Task description = Lines holding the string "linejoin": copy each one from the listing below.

Records for the task =
○ ○ ○ ○ ○

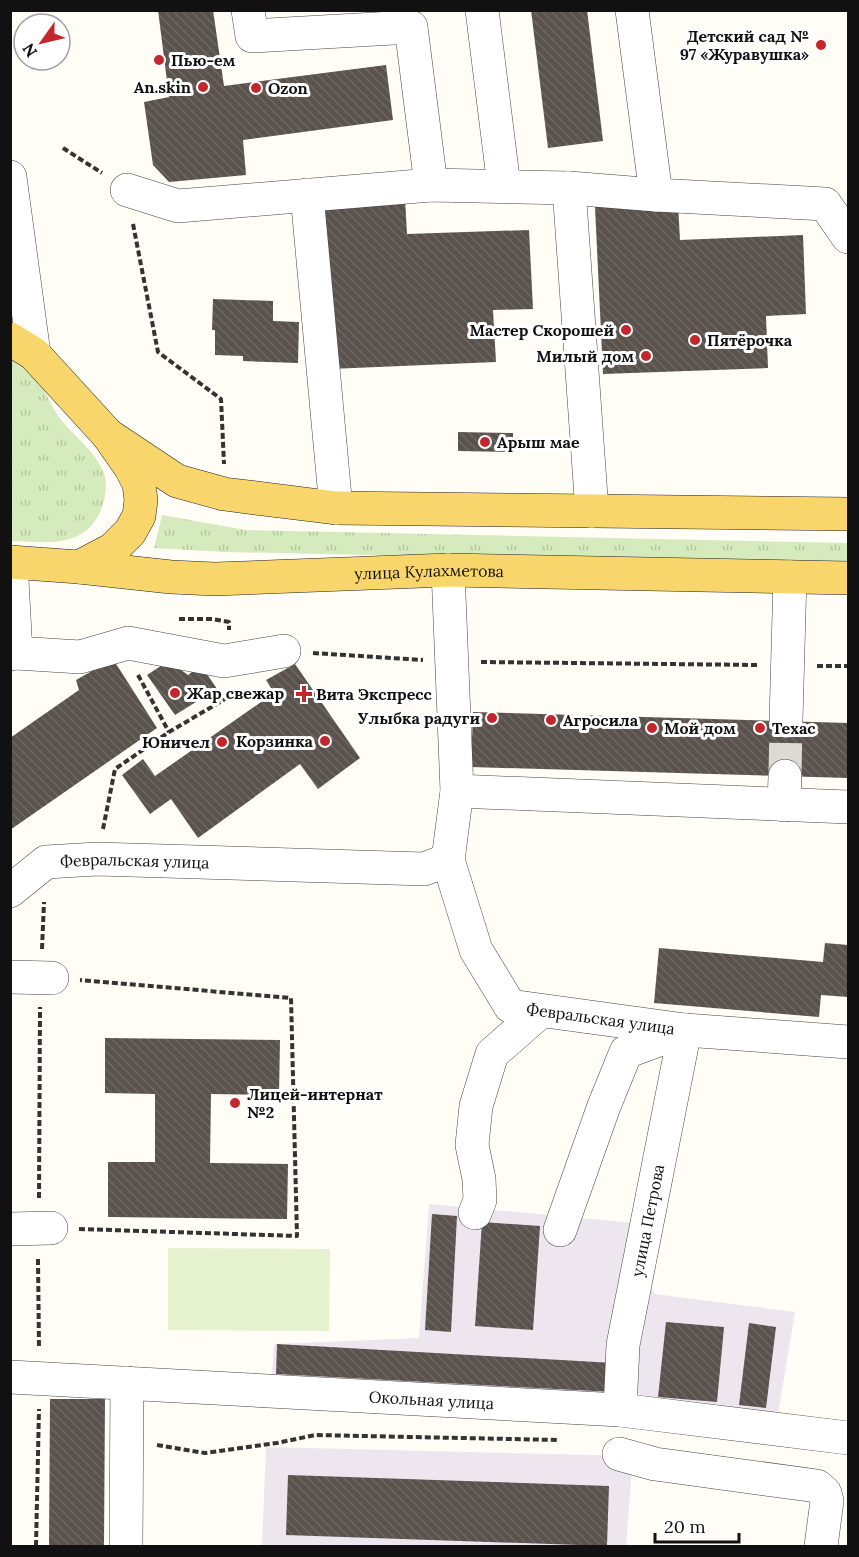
<svg xmlns="http://www.w3.org/2000/svg" width="859" height="1557" font-family="Lora,serif">
<defs>
<pattern id="grass-tufts" width="24" height="20" patternUnits="userSpaceOnUse" patternTransform="scale(1.5)"><rect width="24" height="20" fill="#d5ebbd"/><path d="M3 7l-1-3M5 7V3M7 7l1-3M15 17l-1-3M17 17v-4M19 17l1-3" fill="none" stroke="#b6c8a1"/></pattern>
<pattern id="building-back-hatch" width="6" height="6" patternUnits="userSpaceOnUse" patternTransform="scale(1.5)"><rect width="6" height="6" fill="#5a524d"/><path d="M-1 5l2 2M0 0l6 6M5-1l2 2" fill="none" stroke="#6d6662"/></pattern>
</defs>
<rect width="100%" height="100%" fill="#fffdf5"/>
<!-- industrial -->
<g fill="#eee6ef">
<path d="M429 1204 635 1223 631 1250 655 1294 795 1312 778 1414 645 1406 618 1347 611 1422 270 1404 274 1344 419 1338Z"/>
<path d="M266 1447 633 1456 626 1546H262Z"/>
</g>
<!-- grass -->
<g fill="url(#grass-tufts)">
<path d="M10 355C17 361 26 366 32 373 43 384 49 402 58 416 72 435 95 450 104 473 107 483 106 495 103 504 88 550 49 542 11 541Z"/>
<path d="M162 515 246 530 848 543V565L226 552 154 548Z"/>
</g>
<!-- pitch -->
<path fill="#e6f2cf" d="M168 1248 330 1249 329 1331 168 1330Z"/>
<!-- building -->
<g fill="url(#building-back-hatch)">
<path d="M158 10H213L224 86 386 65 393 120 243 140 246 175 169 182 153 165 144 102 169 97Z"/>
<path d="M531 10H587L603 141 548 148Z"/>
<path d="M405 198 407 234 529 230 533 309 493 310 496 362 330 369 323 202Z"/>
<path d="M678 204 680 240 803 235 806 314 766 316 768 368 603 374 595 207Z"/>
<path d="M213 299 273 301V321L299 322 298 363 243 361V356L215 355V330H212Z"/>
<path d="M458 432 513 433V452L458 451Z"/>
<path d="M173 658 181 670 188 675 201 665 217 689 175 715 147 675Z"/>
<path d="M113 659 157 728 10 830V738L79 690 76 680Z"/>
<path d="M295 664 360 758 318 789 300 764 198 838 171 799 150 814 122 775 143 759 155 776 274 693 266 680Z"/>
<path d="M473 712 848 723V778L471 767Z"/>
<path d="M825 943 848 945V997L821 995 819 1017 654 1003 659 948 823 962Z"/>
<path d="M105 1038 280 1040 279 1095 211 1094 210 1163 288 1164 287 1219 108 1217V1162H155V1094L105 1093Z"/>
<path d="M432 1214 457 1216 451 1332 425 1330Z"/>
<path d="M482 1222 540 1226 533 1330 475 1326Z"/>
<path d="M666 1322 724 1327 717 1402 658 1397Z"/>
<path d="M749 1323 776 1327 766 1408 739 1405Z"/>
<path d="M277 1344 614 1363 613 1392 276 1374Z"/>
<path d="M50 1399H105L104 1546H49Z"/>
<path d="M288 1475 609 1486 607 1546 286 1535Z"/>
</g>
<g fill="none" stroke-linecap="round" stroke-linejoin="round">
<!-- minor-tunnel -->
<path stroke="#dbdad3" stroke-width="33" stroke-dasharray="33 16" stroke-linecap="butt" d="M785 776 786 721"/>
<defs>
<g id="minor">
<path d="M248 10 252 36 411 27 431 185"/>
<path d="M482 10 504 186"/>
<path d="M10 177 34 354"/>
<path d="M127 190 178 206 431 185 569 188"/>
<path d="M307 195 336 508"/>
<path d="M656 195 825 204 848 237"/>
<path d="M592 511 569 188 656 195 632 10"/>
<path d="M11 562 16 653"/>
<path id="s1" d="M448 570 457 791 448 860 476 950 510 1006 685 1030 848 1042"/>
<path d="M10 654 16 653 80 657 128 643 224 661 284 651"/>
<path d="M786 721 790 577"/>
<path d="M457 791 848 807"/>
<path d="M784 805 785 776"/>
<path id="s2" d="M10 891 46 862 97 859 424 869 448 860"/>
<path d="M10 977 52 978"/>
<path d="M475 1213 480 1200 479 1179 472 1145 476 1106 492 1054 541 1011"/>
<path d="M10 1229 51 1228"/>
<path d="M560 1230 604 1106 626 1052 680 1032"/>
<path id="s3" d="M10 1377 620 1410 848 1438"/>
<path id="s4" d="M620 1410 623 1345 685 1030"/>
<path d="M619 1454 655 1464 817 1486 825 1493 827 1501 821 1546"/>
<path d="M126 1546 127 1383"/>
</g>
<g id="major">
<path d="M10 339 34 354 108 435 131 468 139 484 141 500 139 516 130 532 113 549 79 567"/>
<path d="M108 435 177 481 224 494 336 508 848 514"/>
<path id="s5" d="M10 562 79 567 171 577 215 579 448 570 848 578"/>
</g>
</defs>
<!-- minor casing -->
<use href="#minor" stroke="#444" stroke-width="34"/>
<!-- major casing -->
<use href="#major" stroke="#222" stroke-width="34"/>
<!-- path -->
<g stroke="#333" stroke-width="4" stroke-dasharray="6 3" stroke-linecap="butt">
<path d="M63 148 102 173"/>
<path d="M133 224 158 352 221 399 224 464"/>
<path d="M179 619H212L229 622V630"/>
<path d="M313 653 423 660"/>
<path d="M481 662 759 665"/>
<path d="M817 666H848"/>
<path d="M138 675 169 732"/>
<path d="M103 829 115 769 169 732 237 692"/>
<path d="M42 949 44 902"/>
<path d="M39 1198 40 1007"/>
<path d="M79 1229 297 1236 291 998 80 980"/>
<path d="M38 1259 39 1348"/>
<path d="M157 1445 205 1453 277 1443 315 1435 558 1440"/>
<path d="M36 1546 39 1409"/>
</g>
<!-- minor -->
<use href="#minor" stroke="#fff" stroke-width="33"/>
<!-- major -->
<use href="#major" stroke="#f9d66b" stroke-width="33"/>
</g>
<!-- markers -->
<g fill="#c4262e" stroke="#fff" stroke-width="2">
<circle cx="821" cy="45" r="6"/>
<circle cx="159" cy="60" r="6"/>
<circle cx="203" cy="87" r="6"/>
<circle cx="256" cy="88" r="6"/>
<circle cx="626" cy="330" r="6"/>
<circle cx="695" cy="340" r="6"/>
<circle cx="646" cy="356" r="6"/>
<circle cx="485" cy="442" r="6"/>
<circle cx="175" cy="693" r="6"/>
<path d="M301 685h6v6h6v6h-6v6h-6v-6h-6v-6h6z"/>
<circle cx="492" cy="718" r="6"/>
<circle cx="551" cy="720" r="6"/>
<circle cx="652" cy="728" r="6"/>
<circle cx="760" cy="728" r="6"/>
<circle cx="325" cy="741" r="6"/>
<circle cx="222" cy="742" r="6"/>
<circle cx="235" cy="1103" r="6"/>
</g>
<g text-anchor="middle" dominant-baseline="central" stroke-width="6" stroke-linejoin="round" paint-order="stroke">
<!-- poi labels -->
<g font-size="16" font-weight="bold" fill="#111" stroke="#fff" text-anchor="start">
<text x="809" y="36" text-anchor="end">Детский сад №<tspan x="809" dy="18">97 «Журавушка»</tspan></text>
<text x="171" y="60">Пью-ем</text>
<text x="191" y="87" text-anchor="end">An.skin</text>
<text x="268" y="88">Ozon</text>
<text x="614" y="330" text-anchor="end">Мастер Скорошей</text>
<text x="707" y="340">Пятёрочка</text>
<text x="634" y="356" text-anchor="end">Милый дом</text>
<text x="497" y="442">Арыш мае</text>
<text x="187" y="693">Жар свежар</text>
<text x="316" y="694">Вита Экспресс</text>
<text x="480" y="718" text-anchor="end">Улыбка радуги</text>
<text x="563" y="720">Агросила</text>
<text x="664" y="728">Мой дом</text>
<text x="772" y="728">Техас</text>
<text x="313" y="741" text-anchor="end">Корзинка</text>
<text x="210" y="742" text-anchor="end">Юничел</text>
<text x="247" y="1094">Лицей-интернат<tspan x="247" dy="18">№2</tspan></text>
</g>
<!-- street labels -->
<g font-size="16" fill="#111" stroke="#fff">
<text stroke="none"><textPath href="#s5" startOffset="420">улица Кулахметова</textPath></text>
<text stroke="none"><textPath href="#s2" startOffset="135">Февральская улица</textPath></text>
<text stroke="none"><textPath href="#s1" startOffset="542">Февральская улица</textPath></text>
<text stroke="none"><textPath href="#s4" startOffset="192">улица Петрова</textPath></text>
<text stroke="none"><textPath href="#s3" startOffset="422">Окольная улица</textPath></text>
</g>
</g>
<!-- border -->
<rect width="859" height="1557" fill="none" stroke="#111111" stroke-width="24"/>
<!-- north arrow -->
<g transform="translate(42 42) rotate(236)"><circle r="28" fill="#ffffff" stroke="#a0a0a0" stroke-width="1.5"/>
<path d="M0-4.5L10 22L0 15L-10 22Z" fill="#c4262e"/>
<text y="-9" font-size="16" font-weight="bold" text-anchor="middle" fill="#111111">N</text>
</g>
<!-- scale -->
<path d="M655 1533v9h84v-9" fill="none" stroke="#111111" stroke-width="3"/>
<text x="664" y="1533" font-size="18" fill="#111111" stroke="#ffffff" stroke-width="4.5" paint-order="stroke">20 m</text>
</svg>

○ ○ ○ ○ ○

Expected output =
<g fill="none" stroke-linecap="round" stroke-linejoin="round">
<g text-anchor="middle" dominant-baseline="central" stroke-width="6" stroke-linejoin="round" paint-order="stroke">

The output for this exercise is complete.